Let’s face it — you want to switch career paths.
Yet you’ve already put in thousands of sweat-inducing hours of work to improve your craft.
Others may see you as an expert, but beneath the accomplishments, you’re secretly feeling more and more dissatisfied with the nature of your work.
There’s a lingering dream of answering a creative calling. You want a new professional challenge. You want to do work that’s aligned with your strengths.
What do you do?
How do you make the transition to a brighter, more fulfilling career path without giving up your hard-earned experience over the years?
Fortunately, there’s a simple solution. It’s also what I did during my own career transition from marketer to product manager.
Here it is:
Talk to high-performers in your desired field who have made a similar transition. Get their feedback on your positioning and experience map.
Not too complicated right?
Let’s dive right into looking at how each part of this solution works in practice.
Step #1: Create a straw man version of your positioning & experience map
Based on what you already know about this target role, identify the characteristics you think the hiring managers are looking for in high-performing candidates.
Are they looking for a deeply analytical skillset? Are they looking for someone scrappy, who can find ways to get things done through low-cost, non-obvious means?
Step into the hiring managers’ shoes for a moment, and imagine what they would care about seeing in a new hire. Use those empathy muscles!
Brainstorm for a few minutes. We’ll use this list to shape your positioning and experience map.
Narrow down your list to just the characteristics that match your strengths. These are the strengths you want to highlight in stories you tell during interviews, coffee chats, and even on your job search documents.
Now take another cut of just the characteristics where you feel the weakest. These are likely the gaps you have that would benefit from gaining fresh experience.
Step #2: Reach out to high-performers in your target field
Leverage your existing network at first — friends, friends of friends, colleagues, classmates, the barista from your favorite cafe…. (half-kidding)
What if you don’t know anyone in your target field?
Find people on LinkedIn doing your dream job and cold email them to set up a short coffee chat. Personalize your message.
Here are a few tactical tips:
- Send emails, not InMails, because the former typically get higher response rates.

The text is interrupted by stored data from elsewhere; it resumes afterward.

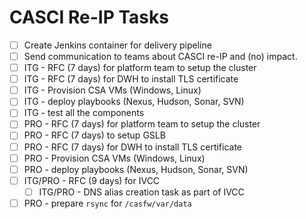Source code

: CASCI Re-IP Tasks
=================

* [ ] Create Jenkins container for delivery pipeline
* [ ] Send communication to teams about CASCI re-IP and (no) impact.
* [ ] ITG - RFC (7 days) for platform team to setup the cluster
* [ ] ITG - RFC (7 days) for DWH to install TLS certificate
* [ ] ITG - Provision CSA VMs (Windows, Linux)
* [ ] ITG - deploy playbooks (Nexus, Hudson, Sonar, SVN)
* [ ] ITG - test all the components
* [ ] PRO - RFC (7 days) for platform team to setup the cluster
* [ ] PRO - RFC (7 days) to setup GSLB
* [ ] PRO - RFC (7 days) for DWH to install TLS certificate
* [ ] PRO - Provision CSA VMs (Windows, Linux)
* [ ] PRO - deploy playbooks (Nexus, Hudson, Sonar, SVN)
* [ ] ITG/PRO - RFC (9 days) for IVCC
  - [ ] ITG/PRO - DNS alias creation task as part of IVCC
* [ ] PRO - prepare `rsync` for `/casfw/var/data`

- Make a list of the target roles you’re excited about. Email at least 30-40 people working in these target roles. For every 10 people, expect 2 to get back to you (20% response rate).
- Be patient. When you just start out, you might hear crickets. Don’t give up. Keep improving your process.
Once you’re sharing a cappuccino together, don’t be shy about showing your enthusiasm. One of the most flattering things is hearing and seeing genuine curiosity in what one does.
Don’t be afraid to share your own unique stories and experiences — they have something to learn from you as well.
At the end of each conversation, ask your new acquaintance for recommendations of other talented people they know in the field to speak with. Reach out to them.
Step #3: Get feedback on your positioning and experience maps
High-performers in their field can give you valuable insight into whether or not your positioning and experiences are going to meet the hiring bar and set you up for success in the job.
Follow-up after your initial coffee chat, asking if you can share with them 2-3 of the stories you plan to share during your interviews. What would they tweak or improve about your stories given what they know about the role and you?
Send them your thoughts on what you think are the most valuable experiences that hiring managers look for and what you think are your gaps. Do they think you’re right, or is there something they would correct about your assumptions?
There’s a lot of unknowns at play when you’re transitioning to a new role, so it’s super valuable to get the input of a high-performer who can illuminate the path forward for you.